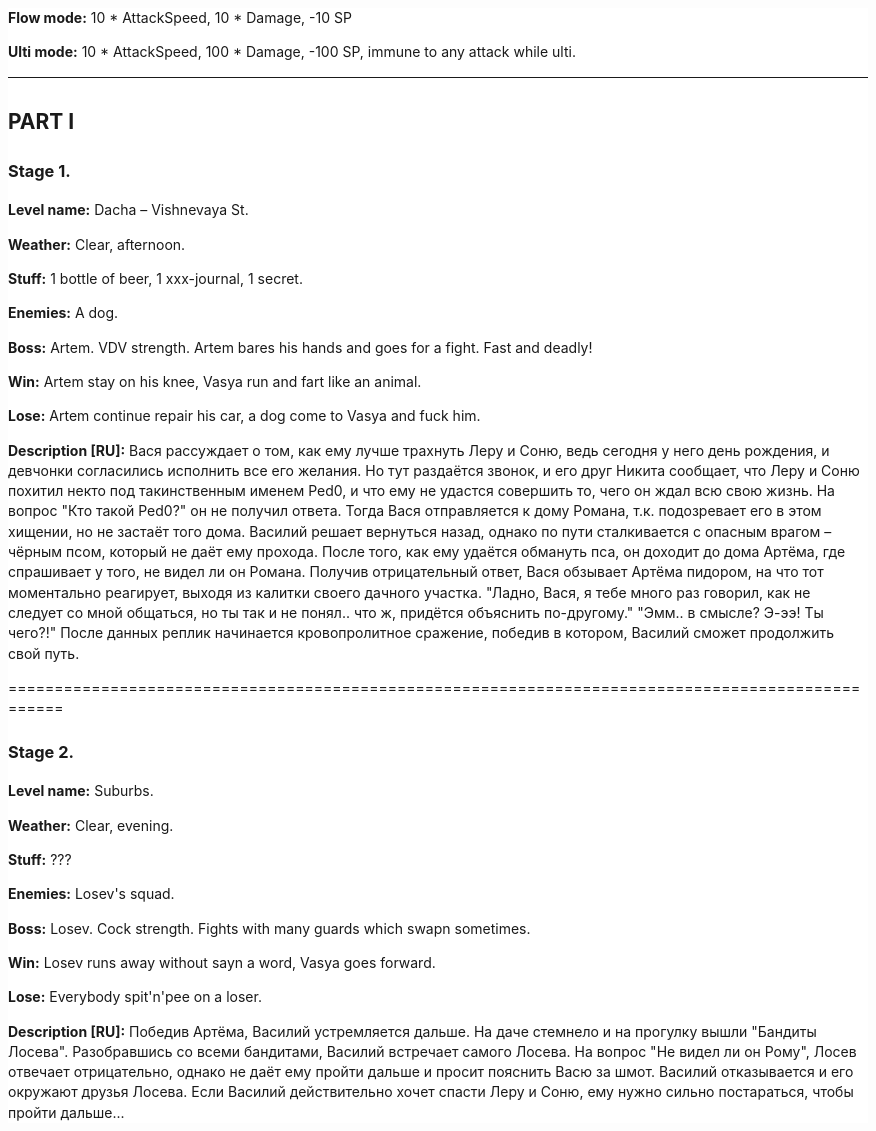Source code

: **Flow mode:** 10 * AttackSpeed, 10 * Damage, -10 SP

**Ulti mode:** 10 * AttackSpeed, 100 * Damage, -100 SP, immune to any attack while ulti.

--------------------------------------------------------------------------------------------------

## PART I

### Stage 1.

**Level name:** Dacha – Vishnevaya St.

**Weather:** Clear, afternoon.

**Stuff:** 1 bottle of beer, 1 xxx-journal, 1 secret.

**Enemies:** A dog.

**Boss:** Artem. VDV strength. Artem bares his hands and goes for a fight. Fast and deadly!

**Win:** Artem stay on his knee, Vasya run and fart like an animal.

**Lose:** Artem continue repair his car, a dog come to Vasya and fuck him.

**Description [RU]:** Вася рассуждает о том, как ему лучше трахнуть Леру и Соню, ведь сегодня
у него день рождения, и девчонки согласились исполнить все его желания. Но тут раздаётся звонок,
и его друг Никита сообщает, что Леру и Соню похитил некто под такинственным именем Ped0, и что
ему не удастся совершить то, чего он ждал всю свою жизнь. На вопрос "Кто такой Ped0?" он не
получил ответа. Тогда Вася отправляется к дому Романа, т.к. подозревает его в этом хищении, но
не застаёт того дома. Василий решает вернуться назад, однако по пути сталкивается с опасным врагом
– чёрным псом, который не даёт ему прохода. После того, как ему удаётся обмануть пса, он доходит
до дома Артёма, где спрашивает у того, не видел ли он Романа. Получив отрицательный ответ, Вася
обзывает Артёма пидором, на что тот моментально реагирует, выходя из калитки своего дачного
участка. "Ладно, Вася, я тебе много раз говорил, как не следует со мной общаться, но ты так и не
понял.. что ж, придётся объяснить по-другому." "Эмм.. в смысле? Э-ээ! Ты чего?!" После данных
реплик начинается кровопролитное сражение, победив в котором, Василий сможет продолжить свой путь.

==================================================================================================

### Stage 2.

**Level name:** Suburbs.

**Weather:** Clear, evening.

**Stuff:** ???

**Enemies:** Losev's squad.

**Boss:** Losev. Cock strength. Fights with many guards which swapn sometimes. 

**Win:** Losev runs away without sayn a word, Vasya goes forward.

**Lose:** Everybody spit'n'pee on a loser.

**Description [RU]:** Победив Артёма, Василий устремляется дальше. На даче стемнело и на прогулку
вышли "Бандиты Лосева". Разобравшись со всеми бандитами, Василий встречает самого Лосева.
На вопрос "Не видел ли он Рому", Лосев отвечает отрицательно, однако не даёт ему пройти дальше и
просит пояснить Васю за шмот. Василий отказывается и его окружают друзья Лосева. Если Василий
действительно хочет спасти Леру и Соню, ему нужно сильно постараться, чтобы пройти дальше...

▶ **Your objective**
Copy the material above word for word, leaving out the picture.

▶ **Answer below**
Source code

: **Flow mode:** 10 * AttackSpeed, 10 * Damage, -10 SP

**Ulti mode:** 10 * AttackSpeed, 100 * Damage, -100 SP, immune to any attack while ulti.

--------------------------------------------------------------------------------------------------

## PART I

### Stage 1.

**Level name:** Dacha – Vishnevaya St.

**Weather:** Clear, afternoon.

**Stuff:** 1 bottle of beer, 1 xxx-journal, 1 secret.

**Enemies:** A dog.

**Boss:** Artem. VDV strength. Artem bares his hands and goes for a fight. Fast and deadly!

**Win:** Artem stay on his knee, Vasya run and fart like an animal.

**Lose:** Artem continue repair his car, a dog come to Vasya and fuck him.

**Description [RU]:** Вася рассуждает о том, как ему лучше трахнуть Леру и Соню, ведь сегодня
у него день рождения, и девчонки согласились исполнить все его желания. Но тут раздаётся звонок,
и его друг Никита сообщает, что Леру и Соню похитил некто под такинственным именем Ped0, и что
ему не удастся совершить то, чего он ждал всю свою жизнь. На вопрос "Кто такой Ped0?" он не
получил ответа. Тогда Вася отправляется к дому Романа, т.к. подозревает его в этом хищении, но
не застаёт того дома. Василий решает вернуться назад, однако по пути сталкивается с опасным врагом
– чёрным псом, который не даёт ему прохода. После того, как ему удаётся обмануть пса, он доходит
до дома Артёма, где спрашивает у того, не видел ли он Романа. Получив отрицательный ответ, Вася
обзывает Артёма пидором, на что тот моментально реагирует, выходя из калитки своего дачного
участка. "Ладно, Вася, я тебе много раз говорил, как не следует со мной общаться, но ты так и не
понял.. что ж, придётся объяснить по-другому." "Эмм.. в смысле? Э-ээ! Ты чего?!" После данных
реплик начинается кровопролитное сражение, победив в котором, Василий сможет продолжить свой путь.

==================================================================================================

### Stage 2.

**Level name:** Suburbs.

**Weather:** Clear, evening.

**Stuff:** ???

**Enemies:** Losev's squad.

**Boss:** Losev. Cock strength. Fights with many guards which swapn sometimes. 

**Win:** Losev runs away without sayn a word, Vasya goes forward.

**Lose:** Everybody spit'n'pee on a loser.

**Description [RU]:** Победив Артёма, Василий устремляется дальше. На даче стемнело и на прогулку
вышли "Бандиты Лосева". Разобравшись со всеми бандитами, Василий встречает самого Лосева.
На вопрос "Не видел ли он Рому", Лосев отвечает отрицательно, однако не даёт ему пройти дальше и
просит пояснить Васю за шмот. Василий отказывается и его окружают друзья Лосева. Если Василий
действительно хочет спасти Леру и Соню, ему нужно сильно постараться, чтобы пройти дальше...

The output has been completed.